* _Provided text_:
Johannesburg, 2 March 2017. Today Mpact, one of the leading paper and plastics packaging businesses in southern Africa, reported final results for year ended 31 December 2016.
Commenting on the results, Bruce Strong, Chief Executive Officer of Mpact said, “The Group results for the year reflect challenging trading conditions. The converting businesses in Paper and Plastics did well to grow revenue and maintain underlying operating profit margins, building on their good performances in the previous year. However, the benefits were outweighed by higher recovered paper input costs, lower sales of containerboard, a higher effective tax rate and higher finance costs, as well as a loss incurred in Mpact Polymers.
Notwithstanding the headwinds, the Group made progress with its strategic investment programme during the year, which included the acquisition of the Remade recycling business, the Felixton paper mill upgrade, Mpact Polymers and other expansion projects in the Paper and Plastics businesses.
On the transformation front, we are pleased that the Mpact Foundation Trust, established in 2015, awarded 15 fully-funded tertiary education bursaries to dependents of Mpact employees during the year.”
Group revenue increased 5.8% to R10.1 billion, while the underlying operating profit of R784.4 million was 13.7% lower than the prior year.
Revenue in the Paper business increased 5.2% to R7.4 billion. The Paper converting business, which includes the corrugated business, delivered a stable performance, growing revenue and maintaining margins, despite the drought, challenging trading conditions and increased levels of competition. This performance was offset by negative results in the balance of the Paper business due to higher recovered paper input costs and lower containerboard sales volumes, resulting in an underlying operating profit in the paper business of R664.1 million (31 December 2015: R803 million). Lower containerboard sales volumes were a result of certain customers increasing containerboard capacity in their own paper mills during the first quarter of the year. This also caused a shortage of recovered paper, a key raw material, which led to higher input costs that were not fully recovered in selling prices.
Strong said, “Notwithstanding the current imbalance in domestic recycled containerboard supply and demand, we remain confident in the rationale of the R765 million Felixton paper mill upgrade, which is due to be completed during the second half of 2017.”
The Plastics business increased its revenue by 8.6% to R2.8 billion due to higher selling prices and a favourable mix of products sold. Sales volumes in the Plastics converting business were in line with the prior year, while sales of recycled PET (rPET) from Mpact Polymers totalled 7,603 tonnes, up from 370 tonnes in 2015. Underlying operating profit of R168.4 million declined 15.3% from the prior year, mainly as a result of the loss incurred in Mpact Polymers.

* _Prompt A_:
Rewrite the paragraph of the results announcement that begins "The Plastics business increased its revenue" as a short bulleted list that keeps its main facts.
* _Prompt B_:
Answer these questions from the results announcement, one per line:
(i) When is the Felixton paper mill upgrade due to be completed?
(ii) How many tertiary education bursaries did the Mpact Foundation Trust award during the year?
(iii) What was Group revenue for the year?
Draw only on the results announcement for your answers.

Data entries
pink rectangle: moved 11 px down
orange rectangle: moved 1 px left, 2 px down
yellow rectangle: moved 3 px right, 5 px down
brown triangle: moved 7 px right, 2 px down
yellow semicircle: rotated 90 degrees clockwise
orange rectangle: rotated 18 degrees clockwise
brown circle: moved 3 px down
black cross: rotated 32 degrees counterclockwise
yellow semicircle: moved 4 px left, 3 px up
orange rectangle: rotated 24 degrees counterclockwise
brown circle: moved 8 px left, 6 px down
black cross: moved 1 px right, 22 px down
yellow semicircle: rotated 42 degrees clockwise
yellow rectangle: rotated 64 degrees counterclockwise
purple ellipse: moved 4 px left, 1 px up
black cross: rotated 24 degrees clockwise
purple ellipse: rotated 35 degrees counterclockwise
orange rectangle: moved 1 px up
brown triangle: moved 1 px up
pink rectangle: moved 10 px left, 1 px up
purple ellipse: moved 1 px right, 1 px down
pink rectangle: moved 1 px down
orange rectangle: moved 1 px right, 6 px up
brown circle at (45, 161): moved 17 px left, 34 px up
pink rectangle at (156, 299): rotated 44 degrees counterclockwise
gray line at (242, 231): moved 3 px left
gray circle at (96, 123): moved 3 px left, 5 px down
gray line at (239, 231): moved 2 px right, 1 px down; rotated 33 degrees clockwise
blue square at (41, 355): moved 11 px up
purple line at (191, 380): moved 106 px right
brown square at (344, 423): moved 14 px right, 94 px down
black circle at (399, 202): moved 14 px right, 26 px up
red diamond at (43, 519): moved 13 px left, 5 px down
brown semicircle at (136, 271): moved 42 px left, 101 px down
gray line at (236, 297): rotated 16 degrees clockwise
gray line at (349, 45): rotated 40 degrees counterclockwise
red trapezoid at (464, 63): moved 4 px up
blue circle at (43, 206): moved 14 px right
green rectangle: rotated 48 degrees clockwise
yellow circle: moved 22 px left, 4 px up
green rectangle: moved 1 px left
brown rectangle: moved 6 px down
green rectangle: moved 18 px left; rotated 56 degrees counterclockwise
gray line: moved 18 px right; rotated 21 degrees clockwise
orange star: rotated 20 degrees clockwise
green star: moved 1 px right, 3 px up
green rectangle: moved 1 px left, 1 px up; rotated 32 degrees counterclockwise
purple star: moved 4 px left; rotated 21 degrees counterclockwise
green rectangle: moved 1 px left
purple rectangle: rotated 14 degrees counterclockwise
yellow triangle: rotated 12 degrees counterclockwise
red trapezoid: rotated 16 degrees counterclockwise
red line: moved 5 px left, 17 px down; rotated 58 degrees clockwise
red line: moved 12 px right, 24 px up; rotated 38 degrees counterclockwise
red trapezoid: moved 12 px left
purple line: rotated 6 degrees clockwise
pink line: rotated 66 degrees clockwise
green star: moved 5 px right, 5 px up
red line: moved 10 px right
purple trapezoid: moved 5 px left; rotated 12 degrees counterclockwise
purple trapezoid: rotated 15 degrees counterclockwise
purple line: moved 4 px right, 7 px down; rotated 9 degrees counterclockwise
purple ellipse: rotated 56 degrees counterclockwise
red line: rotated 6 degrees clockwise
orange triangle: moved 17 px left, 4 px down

* _Exercise response A_:
- Plastics revenue rose 8.6% to R2.8 billion on higher selling prices and a favorable product mix.
- Sales volumes in the Plastics converting business matched the prior year.
- Mpact Polymers sold 7,603 tonnes of rPET, up from 370 tonnes in 2015.
- Underlying operating profit fell 15.3% to R168.4 million, mainly because of the loss in Mpact Polymers.

* _Exercise response B_:
(i) During the second half of 2017.
(ii) 15.
(iii) R10.1 billion.